Provavelmente já não te lembras, mas os smartphones foram uma completa loucura! Todos os anos existiam novidades, designs fora da caixa, performance de fazer água na boca! Agora? Muito menos disso. Tudo sabe ao mesmo e parece igual, os ganhos de performance existem, mas já não se notam, e até existem exemplos de modelos que perdem funcionalidades de um ano para o outro enquanto ficam mais caros.
É até um bocadinho triste.
Os smartphones eram mais interessantes nos anos 2010? Sim.
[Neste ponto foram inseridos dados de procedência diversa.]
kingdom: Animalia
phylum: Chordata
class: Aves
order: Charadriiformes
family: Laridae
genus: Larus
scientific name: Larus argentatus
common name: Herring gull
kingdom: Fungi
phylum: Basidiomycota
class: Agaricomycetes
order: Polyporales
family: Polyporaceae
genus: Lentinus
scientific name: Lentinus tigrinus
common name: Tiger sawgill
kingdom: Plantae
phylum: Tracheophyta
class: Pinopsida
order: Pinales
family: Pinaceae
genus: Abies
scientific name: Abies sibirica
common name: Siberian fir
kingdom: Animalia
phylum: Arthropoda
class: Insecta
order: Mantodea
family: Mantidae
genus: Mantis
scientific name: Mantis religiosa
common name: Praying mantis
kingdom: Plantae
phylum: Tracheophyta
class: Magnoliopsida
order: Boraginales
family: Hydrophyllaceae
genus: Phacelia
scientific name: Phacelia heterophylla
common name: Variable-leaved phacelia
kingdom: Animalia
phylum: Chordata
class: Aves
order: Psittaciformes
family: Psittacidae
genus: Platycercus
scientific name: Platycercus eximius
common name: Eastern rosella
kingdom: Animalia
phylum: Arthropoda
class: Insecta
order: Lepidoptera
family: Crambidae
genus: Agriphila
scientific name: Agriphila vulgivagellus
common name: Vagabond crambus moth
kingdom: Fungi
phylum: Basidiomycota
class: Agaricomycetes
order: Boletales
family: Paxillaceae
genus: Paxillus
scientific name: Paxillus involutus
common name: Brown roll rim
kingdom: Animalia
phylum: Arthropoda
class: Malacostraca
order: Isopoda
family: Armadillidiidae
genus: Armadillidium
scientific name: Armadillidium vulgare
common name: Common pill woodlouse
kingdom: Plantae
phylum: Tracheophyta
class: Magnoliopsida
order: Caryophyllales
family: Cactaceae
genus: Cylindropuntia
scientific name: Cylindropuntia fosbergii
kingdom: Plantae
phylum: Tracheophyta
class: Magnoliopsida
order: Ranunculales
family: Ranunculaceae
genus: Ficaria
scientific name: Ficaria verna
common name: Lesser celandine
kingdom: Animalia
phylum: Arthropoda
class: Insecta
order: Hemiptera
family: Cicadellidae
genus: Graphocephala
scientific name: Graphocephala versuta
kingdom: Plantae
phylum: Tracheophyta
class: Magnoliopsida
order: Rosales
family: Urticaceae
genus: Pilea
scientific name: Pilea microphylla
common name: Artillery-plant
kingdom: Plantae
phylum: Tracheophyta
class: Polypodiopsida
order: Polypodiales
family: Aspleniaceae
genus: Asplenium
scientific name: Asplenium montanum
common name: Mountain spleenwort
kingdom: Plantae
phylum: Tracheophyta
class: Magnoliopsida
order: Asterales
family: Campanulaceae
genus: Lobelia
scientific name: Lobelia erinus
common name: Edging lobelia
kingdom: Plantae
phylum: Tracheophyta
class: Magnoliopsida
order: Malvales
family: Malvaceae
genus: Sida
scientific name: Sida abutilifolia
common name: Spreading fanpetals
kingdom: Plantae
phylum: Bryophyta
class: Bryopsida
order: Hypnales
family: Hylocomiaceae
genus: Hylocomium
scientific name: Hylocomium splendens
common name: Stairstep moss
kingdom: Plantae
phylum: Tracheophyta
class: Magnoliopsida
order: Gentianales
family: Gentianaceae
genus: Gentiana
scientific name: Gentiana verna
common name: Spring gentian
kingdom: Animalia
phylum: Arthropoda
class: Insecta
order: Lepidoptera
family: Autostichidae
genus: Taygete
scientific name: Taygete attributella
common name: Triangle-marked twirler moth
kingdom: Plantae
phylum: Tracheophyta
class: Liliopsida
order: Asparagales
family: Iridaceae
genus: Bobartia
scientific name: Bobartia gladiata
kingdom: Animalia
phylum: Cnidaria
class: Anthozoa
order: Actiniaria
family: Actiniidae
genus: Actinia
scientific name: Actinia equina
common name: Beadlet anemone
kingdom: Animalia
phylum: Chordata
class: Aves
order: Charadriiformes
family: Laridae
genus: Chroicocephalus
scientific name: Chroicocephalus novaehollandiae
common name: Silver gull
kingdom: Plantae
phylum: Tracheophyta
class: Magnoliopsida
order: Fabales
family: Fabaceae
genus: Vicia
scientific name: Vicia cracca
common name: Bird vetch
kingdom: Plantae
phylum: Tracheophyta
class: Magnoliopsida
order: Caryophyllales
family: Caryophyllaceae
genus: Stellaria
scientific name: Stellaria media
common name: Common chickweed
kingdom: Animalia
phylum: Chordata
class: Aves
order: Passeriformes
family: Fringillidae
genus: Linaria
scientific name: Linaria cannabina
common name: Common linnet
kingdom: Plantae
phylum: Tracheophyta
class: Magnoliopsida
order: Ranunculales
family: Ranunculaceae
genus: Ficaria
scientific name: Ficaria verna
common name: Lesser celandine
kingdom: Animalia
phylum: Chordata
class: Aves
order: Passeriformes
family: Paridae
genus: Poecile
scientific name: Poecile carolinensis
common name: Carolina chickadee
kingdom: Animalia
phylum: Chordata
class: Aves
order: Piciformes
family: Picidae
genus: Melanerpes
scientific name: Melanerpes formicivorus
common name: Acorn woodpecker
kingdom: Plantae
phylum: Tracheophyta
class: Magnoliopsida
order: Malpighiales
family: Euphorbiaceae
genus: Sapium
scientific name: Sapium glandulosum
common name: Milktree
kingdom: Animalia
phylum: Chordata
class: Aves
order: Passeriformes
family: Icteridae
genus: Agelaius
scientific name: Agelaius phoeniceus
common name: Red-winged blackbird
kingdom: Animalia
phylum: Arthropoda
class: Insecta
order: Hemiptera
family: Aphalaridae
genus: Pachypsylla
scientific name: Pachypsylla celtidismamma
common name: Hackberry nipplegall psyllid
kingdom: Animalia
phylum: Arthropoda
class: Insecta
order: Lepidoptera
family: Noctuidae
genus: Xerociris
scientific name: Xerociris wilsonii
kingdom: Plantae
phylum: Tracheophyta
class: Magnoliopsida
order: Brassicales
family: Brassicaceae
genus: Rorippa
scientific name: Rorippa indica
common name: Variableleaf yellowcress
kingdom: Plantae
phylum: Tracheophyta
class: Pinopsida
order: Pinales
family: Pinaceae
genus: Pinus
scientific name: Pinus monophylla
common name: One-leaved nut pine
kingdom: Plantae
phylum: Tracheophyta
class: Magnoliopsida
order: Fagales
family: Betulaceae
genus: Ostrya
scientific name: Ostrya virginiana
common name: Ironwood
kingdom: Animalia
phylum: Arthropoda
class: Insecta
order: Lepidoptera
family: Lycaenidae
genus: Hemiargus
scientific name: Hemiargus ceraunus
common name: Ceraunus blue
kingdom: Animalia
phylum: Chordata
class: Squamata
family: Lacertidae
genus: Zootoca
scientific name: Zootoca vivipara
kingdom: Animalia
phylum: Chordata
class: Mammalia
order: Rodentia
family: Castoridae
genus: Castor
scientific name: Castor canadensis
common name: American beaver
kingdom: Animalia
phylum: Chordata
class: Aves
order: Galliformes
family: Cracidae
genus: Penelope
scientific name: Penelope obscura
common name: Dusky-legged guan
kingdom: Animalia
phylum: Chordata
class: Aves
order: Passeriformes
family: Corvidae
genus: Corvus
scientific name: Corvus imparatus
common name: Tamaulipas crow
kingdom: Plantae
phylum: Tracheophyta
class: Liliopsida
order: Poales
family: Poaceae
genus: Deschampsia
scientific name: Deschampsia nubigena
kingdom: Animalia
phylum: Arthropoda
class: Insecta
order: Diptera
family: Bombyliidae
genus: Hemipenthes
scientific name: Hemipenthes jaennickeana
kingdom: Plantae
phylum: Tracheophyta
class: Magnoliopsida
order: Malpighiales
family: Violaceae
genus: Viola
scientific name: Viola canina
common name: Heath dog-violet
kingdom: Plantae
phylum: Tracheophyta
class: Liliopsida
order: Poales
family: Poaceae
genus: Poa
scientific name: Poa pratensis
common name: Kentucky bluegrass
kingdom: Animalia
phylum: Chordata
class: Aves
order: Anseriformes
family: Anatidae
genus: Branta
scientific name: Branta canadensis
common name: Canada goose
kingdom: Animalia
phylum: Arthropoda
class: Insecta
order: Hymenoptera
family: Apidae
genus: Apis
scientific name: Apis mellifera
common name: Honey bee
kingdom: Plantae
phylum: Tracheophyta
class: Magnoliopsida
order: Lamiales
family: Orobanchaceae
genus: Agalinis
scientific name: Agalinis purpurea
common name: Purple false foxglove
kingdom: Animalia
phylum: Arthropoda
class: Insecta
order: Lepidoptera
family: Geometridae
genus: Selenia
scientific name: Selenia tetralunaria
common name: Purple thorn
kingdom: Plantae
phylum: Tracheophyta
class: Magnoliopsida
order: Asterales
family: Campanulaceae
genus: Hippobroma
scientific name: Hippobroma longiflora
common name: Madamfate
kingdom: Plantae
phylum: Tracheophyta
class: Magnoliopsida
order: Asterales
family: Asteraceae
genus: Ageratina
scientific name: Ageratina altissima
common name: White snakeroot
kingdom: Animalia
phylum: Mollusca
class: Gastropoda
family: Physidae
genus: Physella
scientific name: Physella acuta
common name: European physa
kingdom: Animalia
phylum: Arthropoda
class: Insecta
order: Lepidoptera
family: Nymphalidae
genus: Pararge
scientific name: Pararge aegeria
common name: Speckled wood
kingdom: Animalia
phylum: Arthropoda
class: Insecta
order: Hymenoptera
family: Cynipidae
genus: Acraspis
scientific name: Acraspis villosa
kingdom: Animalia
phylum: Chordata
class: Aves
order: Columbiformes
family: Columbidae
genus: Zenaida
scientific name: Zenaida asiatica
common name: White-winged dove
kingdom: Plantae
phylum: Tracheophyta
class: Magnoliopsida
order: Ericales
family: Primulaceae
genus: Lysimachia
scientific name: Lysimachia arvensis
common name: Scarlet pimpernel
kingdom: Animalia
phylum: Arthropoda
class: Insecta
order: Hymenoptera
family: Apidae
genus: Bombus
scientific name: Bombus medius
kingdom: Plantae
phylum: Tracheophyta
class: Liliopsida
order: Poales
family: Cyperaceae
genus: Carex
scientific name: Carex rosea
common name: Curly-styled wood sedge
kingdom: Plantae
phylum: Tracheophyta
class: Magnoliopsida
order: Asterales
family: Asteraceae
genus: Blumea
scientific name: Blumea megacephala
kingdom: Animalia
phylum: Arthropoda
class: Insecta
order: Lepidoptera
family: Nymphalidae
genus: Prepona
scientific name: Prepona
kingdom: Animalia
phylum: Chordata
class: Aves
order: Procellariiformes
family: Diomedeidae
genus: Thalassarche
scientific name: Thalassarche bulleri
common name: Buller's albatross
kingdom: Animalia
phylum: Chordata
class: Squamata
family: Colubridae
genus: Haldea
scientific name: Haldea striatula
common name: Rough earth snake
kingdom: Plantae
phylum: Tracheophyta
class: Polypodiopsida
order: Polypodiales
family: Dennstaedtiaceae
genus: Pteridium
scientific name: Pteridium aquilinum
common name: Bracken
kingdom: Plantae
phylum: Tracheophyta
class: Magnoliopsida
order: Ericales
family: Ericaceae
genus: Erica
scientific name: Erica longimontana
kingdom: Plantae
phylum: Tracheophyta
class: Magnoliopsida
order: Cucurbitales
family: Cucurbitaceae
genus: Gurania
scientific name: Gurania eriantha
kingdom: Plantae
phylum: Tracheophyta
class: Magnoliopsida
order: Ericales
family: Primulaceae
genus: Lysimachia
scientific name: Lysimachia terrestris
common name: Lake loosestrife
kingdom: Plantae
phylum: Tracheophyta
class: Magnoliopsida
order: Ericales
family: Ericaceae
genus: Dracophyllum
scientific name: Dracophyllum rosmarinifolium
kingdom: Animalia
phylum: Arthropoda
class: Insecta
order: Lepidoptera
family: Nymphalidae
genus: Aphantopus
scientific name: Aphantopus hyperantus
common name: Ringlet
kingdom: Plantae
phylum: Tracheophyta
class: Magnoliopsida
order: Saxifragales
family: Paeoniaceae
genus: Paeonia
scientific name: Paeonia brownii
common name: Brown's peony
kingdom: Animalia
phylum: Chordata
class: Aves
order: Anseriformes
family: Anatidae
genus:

Eram.
Portanto, há alguns anos, cada lançamento parecia trazer qualquer coisa nova. Um ecrã melhor, uma câmara melhor, mais bateria, um design mais ousado, uma ideia diferente, um formato estranho, uma funcionalidade inesperada. Havia risco e havia identidade. Dava gosto de ver!
Hoje? Hoje tens quase sempre o mesmo retângulo de vidro e metal, com mais um bocadinho de brilho, mais uns megapixéis, mais uma promessa de IA, e pouco mais.
Na altura, o mercado estava vivo!
Existiam mais marcas importantes, como era o caso da HTC, LG, Sony e Huawei, etc… Também existia uma Samsung sem medo de arriscar, e até a Apple conseguia mexer a sério no seu produto. Bem como uma Xiaomi pronta a rebentar com preços incríveis.
Hoje em dia? O mercado só dá atenção à Samsung, Xiaomi e Apple. Por vezes também dá alguns relances à Google com os Pixel. Mas fica por aqui.
A Motorola e a Sony ainda existem, mas enquanto a primeira anda a apostar num regresso com força, a segunda ainda lança coisas… Mas nem se nota que ainda existe.
Em suma, havia variedade e surpresas. E havia aquela sensação de que o próximo telemóvel podia mesmo ser diferente.
Hoje, quase toda a gente está a vender a mesma coisa
Agora a conversa é outra. O mercado amadureceu, sim. Mas também ficou muito mais previsível.
A grande maioria das fabricantes usa os mesmos componentes. Qualquer telemóvel de topo tem 12 GB ou 16 GB de memória RAM, um ecrã OLED de 6.7 polegadas, o mesmo Snapdragon da praxe, e na realidade, uma suíte de software que pouco ou nada muda.
Ou seja, comprar um telemóvel novo ainda é gratificante, claro. Mas raramente muda a tua vida. Raramente te faz sentir que estás mesmo a entrar numa nova geração de produto. É exatamente por isso que o consumidor fica com o mesmo aparelho durante 3 ou 4 anos. Por vezes até mais.
Hoje vende-se mais IA do que entusiasmo?
Também convém dizer isto. Como o hardware já não impressiona tanto, as marcas passaram a vender outra coisa. Inteligência artificial. Wallpapers com IA. Edição com IA. Resumos com IA. No fundo, tudo com IA.
O problema é que isto raramente substitui o entusiasmo que existia antes à volta do hardware.
Isto é algo que também vai acontecer com as consolas na próxima geração. Como o hardware está caro, as fabricantes vão apostar em IA para tentar o mesmo resultado sem gastar tanto dinheiro.
No fim do dia, os smartphones ficaram melhores. Só ficaram menos interessantes
Essa é a conclusão mais honesta. Os smartphones atuais são mais rápidos, mais bonitos, mais eficientes e mais competentes do que alguma vez foram. Mas também são mais aborrecidos.
Os anos 2010 foram especiais porque pareciam um laboratório a céu aberto. Toda a gente tentava qualquer coisa. Algumas ideias falhavam, outras pegavam, mas havia sempre a sensação de movimento. Tenho saudades.